Oslo is easy to get your arms around. Its city centre (sentrum) is compact, with most top attractions within walking distance. There is also a far-reaching and efficient public transport system featuring trams, trains, buses and ferries.
Enjoying the sun, Karl Johans Gate
AWL Images
Most visitors stay in the centre, which is home to the majority of hotels. Oslo is a low-rise capital that sprawls over a large area, but its centre is firmly anchored by the main boulevard, Karl Johans Gate. This boulevard runs east from the central railway station (called ‘Oslo S’, for Sentralstasjon) up to the Parliament, the National Theatre and the Royal Palace. ‘Oslo S’ and the station under the National Theatre are key stops on the express train line that runs from Gardermoen airport north of the city. The stations are also starting points for excursions outside Oslo, although most suggested in this chapter (to the countryside of Hadeland, the mountains of Telemark, or south along the fjord, for example) are best taken by car or ferry. Next to Oslo S, in Østbanehallen, Jernbanetorget 1, is the gleaming new Oslo Visitor Centre.
The Centre
A good starting point for exploring Oslo is the large open plaza called Rådhusplassen on the harbour side of the City Hall. The main E18 highway ran straight across it until the late 1980s, when traffic through the city was sunk into a multi-lane tunnel. Today the plaza is free of cars and open to the inner harbour, with its fishing boats, ferries and veteran ships.
City Hall
Oslo’s majestic Akershus Fortress and Castle (for more information, click here) sit grandly above the inner harbour and arguably form the capital’s most important landmark. The City Hall 1 [map] is Oslo’s architectural heart and soul (Rådhuset; www.rft.oslo.kommune.no; daily 9am–4pm, July–Aug until 6pm; free; free guided tours June–Aug at 10am, noon and 2pm). The people working inside shape the city’s landscape and guide its operations, and its soaring, mural-covered lobby is the city’s premier venue for special events. This is where the Nobel Peace Prize is awarded (for more information, click here).

● ● ● ● ●

QUESTIONS ON THE MATERIAL >>
- A) Answer these questions using the passage about Oslo:
(i) Where does the express train line that stops at Oslo S start?
(ii) Until when did the main E18 highway run straight across Rådhusplassen?
(iii) Which prize is awarded at the City Hall?
- B) Write out the passage about Oslo word for word, from "Oslo is easy" up to and including "buses and ferries.".

RECORD EXCERPTS >>
● ● ● ● ●

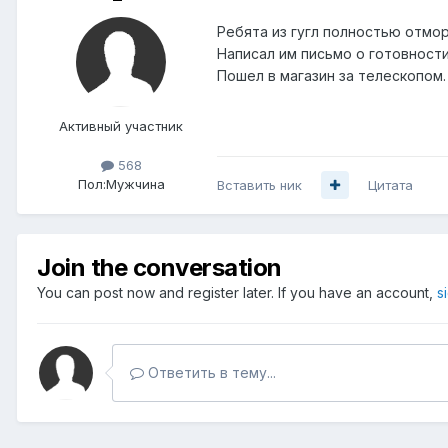
Ребята из гугл полностью отмо
Написал им письмо о готовности
Пошел в магазин за телескопом.
Активный участник
568
Пол:
Мужчина
Вставить ник
Цитата
Join the conversation
You can post now and register later. If you have an account,
s
Ответить в тему...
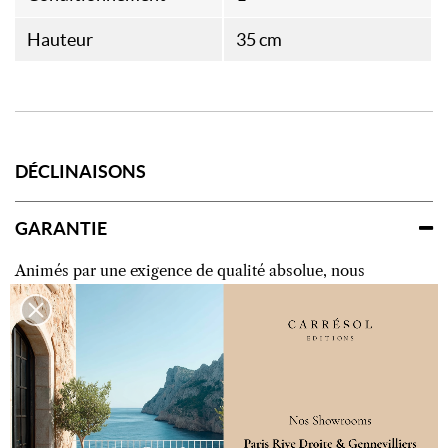
Hauteur
35 cm
DÉCLINAISONS
GARANTIE
Animés par une exigence de qualité absolue, nous
supervisons avec soin chaque étape du processus de
fabrication, depuis la sélection des essences
jusqu’aux finitions les plus délicates. Cette attention
constante portée au détail nous permet de garantir
des créations à la hauteur de vos exigences. Nos
maîtres artisans au sein de nos ateliers subliment la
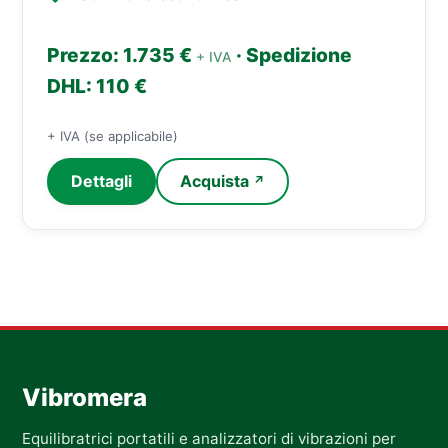
Prezzo: 1.735 €
· Spedizione
+ IVA
DHL: 110 €
+ IVA (se applicabile)
Dettagli
Acquista
↗
Vibromera
Equilibratrici portatili e analizzatori di vibrazioni per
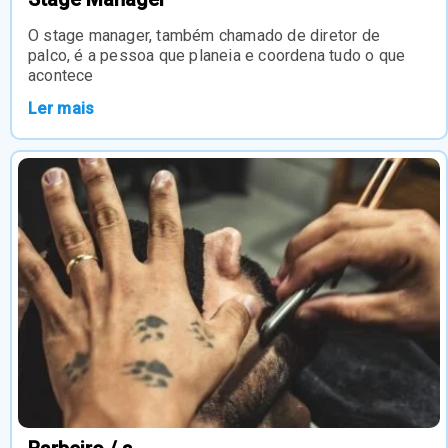
O stage manager, também chamado de diretor de
palco, é a pessoa que planeia e coordena tudo o que
acontece
Ler mais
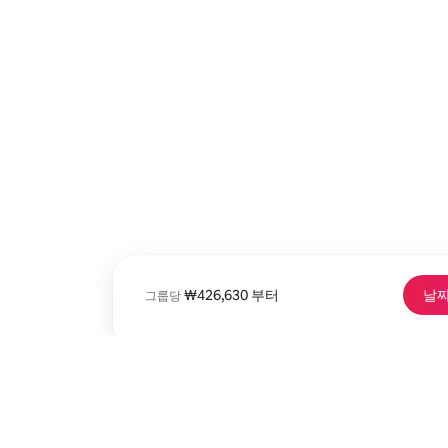
그룹당 최저 ₩426,630
₩426,630
부터
날짜
그룹당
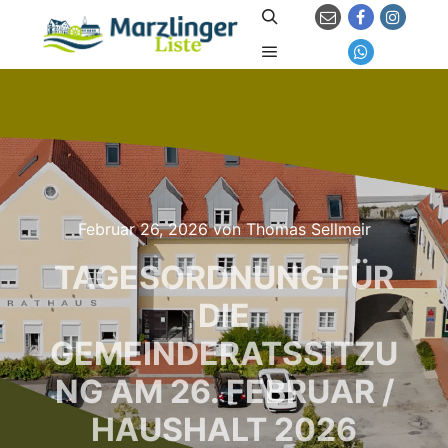
Suchen
Hauptmenü
Februar 26, 2026
von
Thomas Sellmeir
TAGESORDNUNG FÜR
DIE
GEMEINDERATSSITZU
NG AM 26. FEBRUAR /
HAUSHALT 2026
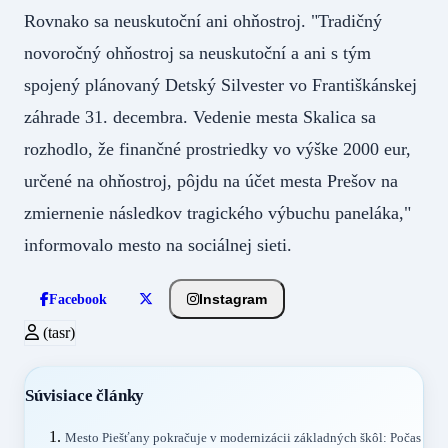
Rovnako sa neuskutoční ani ohňostroj. "Tradičný
novoročný ohňostroj sa neuskutoční a ani s tým
spojený plánovaný Detský Silvester vo Františkánskej
záhrade 31. decembra. Vedenie mesta Skalica sa
rozhodlo, že finančné prostriedky vo výške 2000 eur,
určené na ohňostroj, pôjdu na účet mesta Prešov na
zmiernenie následkov tragického výbuchu paneláka,"
informovalo mesto na sociálnej sieti.
Instagram
Facebook
(tasr)
Súvisiace články
Mesto Piešťany pokračuje v modernizácii základných škôl: Počas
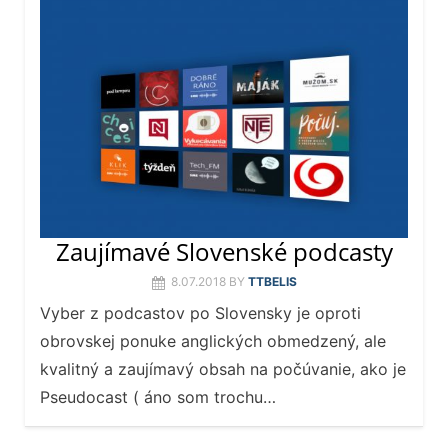
Zaujímavé Slovenské podcasty
8.07.2018
BY
TTBELIS
Vyber z podcastov po Slovensky je oproti
obrovskej ponuke anglických obmedzený, ale
kvalitný a zaujímavý obsah na počúvanie, ako je
Pseudocast ( áno som trochu…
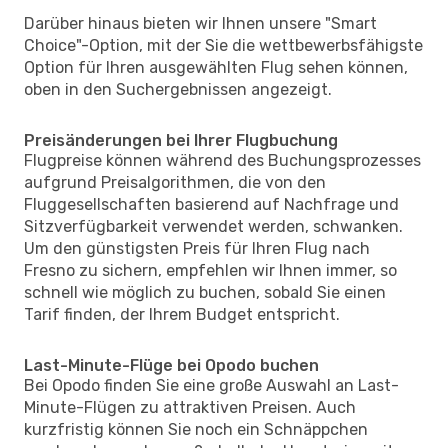
Darüber hinaus bieten wir Ihnen unsere "Smart
Choice"-Option, mit der Sie die wettbewerbsfähigste
Option für Ihren ausgewählten Flug sehen können,
oben in den Suchergebnissen angezeigt.
Preisänderungen bei Ihrer Flugbuchung
Flugpreise können während des Buchungsprozesses
aufgrund Preisalgorithmen, die von den
Fluggesellschaften basierend auf Nachfrage und
Sitzverfügbarkeit verwendet werden, schwanken.
Um den günstigsten Preis für Ihren Flug nach
Fresno zu sichern, empfehlen wir Ihnen immer, so
schnell wie möglich zu buchen, sobald Sie einen
Tarif finden, der Ihrem Budget entspricht.
Last-Minute-Flüge bei Opodo buchen
Bei Opodo finden Sie eine große Auswahl an Last-
Minute-Flügen zu attraktiven Preisen. Auch
kurzfristig können Sie noch ein Schnäppchen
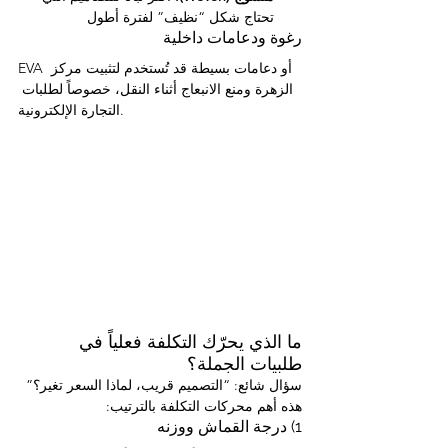
تحتاج شكل “نظيف” لفترة أطول
رغوة ودعامات داخلية
EVA أو دعامات بسيطة قد تُستخدم لتثبيت مركز 
الزهرة ومنع الانبعاج أثناء النقل، خصوصاً لطلبات 
التجارة الإلكترونية.
ما الذي يحرّك التكلفة فعلياً في 
طلبيات الجملة؟
سؤال شائع: “التصميم قريب، لماذا السعر تغير؟” 
هذه أهم محركات التكلفة بالترتيب:
1) درجة القماش ووزنه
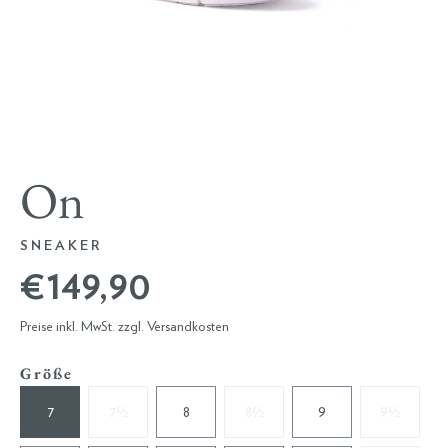
On
SNEAKER
€ 149,90
Preise inkl. MwSt. zzgl. Versandkosten
Größe
7
7½
8
8½
9
9½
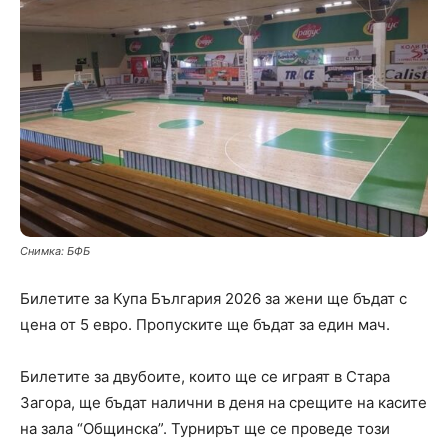
Снимка: БФБ
Билетите за Купа България 2026 за жени ще бъдат с
цена от 5 евро. Пропуските ще бъдат за един мач.
Билетите за двубоите, които ще се играят в Стара
Загора, ще бъдат налични в деня на срещите на касите
на зала “Общинска”. Турнирът ще се проведе този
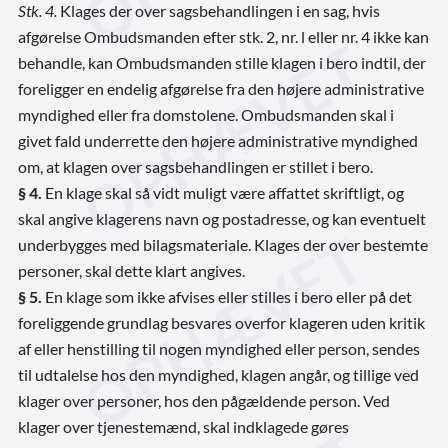
Stk. 4.
Klages der over sagsbehandlingen i en sag, hvis
afgørelse Ombudsmanden efter stk. 2, nr. l eller nr. 4 ikke kan
behandle, kan Ombudsmanden stille klagen i bero indtil, der
foreligger en endelig afgørelse fra den højere administrative
myndighed eller fra domstolene. Ombudsmanden skal i
givet fald underrette den højere administrative myndighed
om, at klagen over sagsbehandlingen er stillet i bero.
§ 4.
En klage skal så vidt muligt være affattet skriftligt, og
skal angive klagerens navn og postadresse, og kan eventuelt
underbygges med bilagsmateriale. Klages der over bestemte
personer, skal dette klart angives.
§ 5.
En klage som ikke afvises eller stilles i bero eller på det
foreliggende grundlag besvares overfor klageren uden kritik
af eller henstilling til nogen myndighed eller person, sendes
til udtalelse hos den myndighed, klagen angår, og tillige ved
klager over personer, hos den pågældende person. Ved
klager over tjenestemænd, skal indklagede gøres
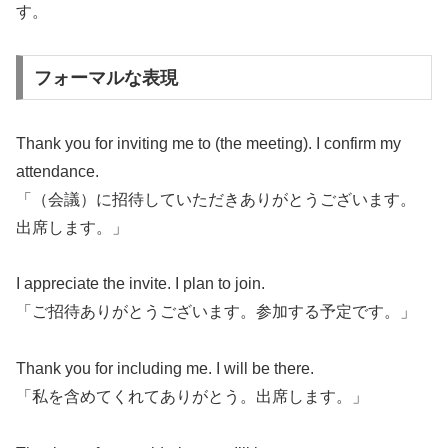
す。
フォーマルな表現
Thank you for inviting me to (the meeting). I confirm my
attendance.
「（会議）に招待していただきありがとうございます。
出席します。」
I appreciate the invite. I plan to join.
「ご招待ありがとうございます。参加する予定です。」
Thank you for including me. I will be there.
「私を含めてくれてありがとう。出席します。」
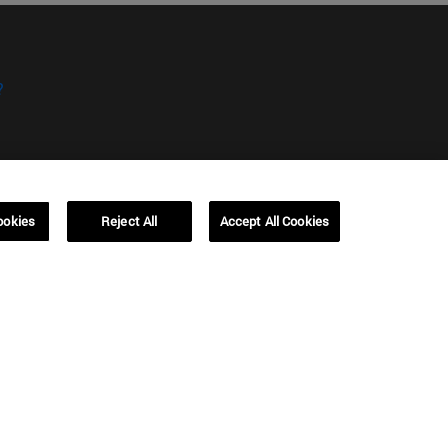
?
ookies
Reject All
Accept All Cookies
kies
Campus Barcelona (IESE)
, 3
Av. Pearson, 21 08034 Barcelona
España
T.
+34 93 253 42 00
Campus Sao Paulo (IESE)
5
Rua Martiniano de Carvalho, 573
01321001 Bela Vista Brasil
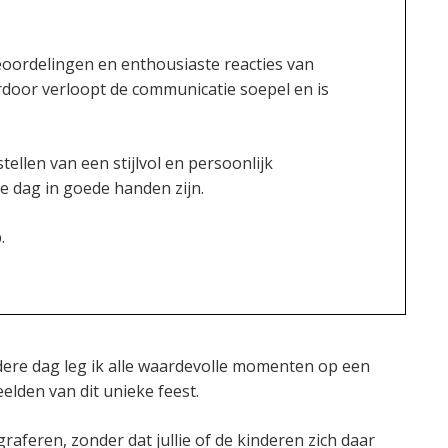
 beoordelingen en enthousiaste reacties van
ardoor verloopt de communicatie soepel en is
ellen van een stijlvol en persoonlijk
e dag in goede handen zijn.
.
ndere dag leg ik alle waardevolle momenten op een
elden van dit unieke feest.
feren, zonder dat jullie of de kinderen zich daar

● ● ● ● ●

SOLUTIONS PER TASK >>
- A)
(i) Gardermoen airport, north of the city
(ii) The late 1980s
(iii) The Nobel Peace Prize

- B)
Oslo is easy to get your arms around. Its city centre (sentrum) is compact, with most top attractions within walking distance. There is also a far-reaching and efficient public transport system featuring trams, trains, buses and ferries.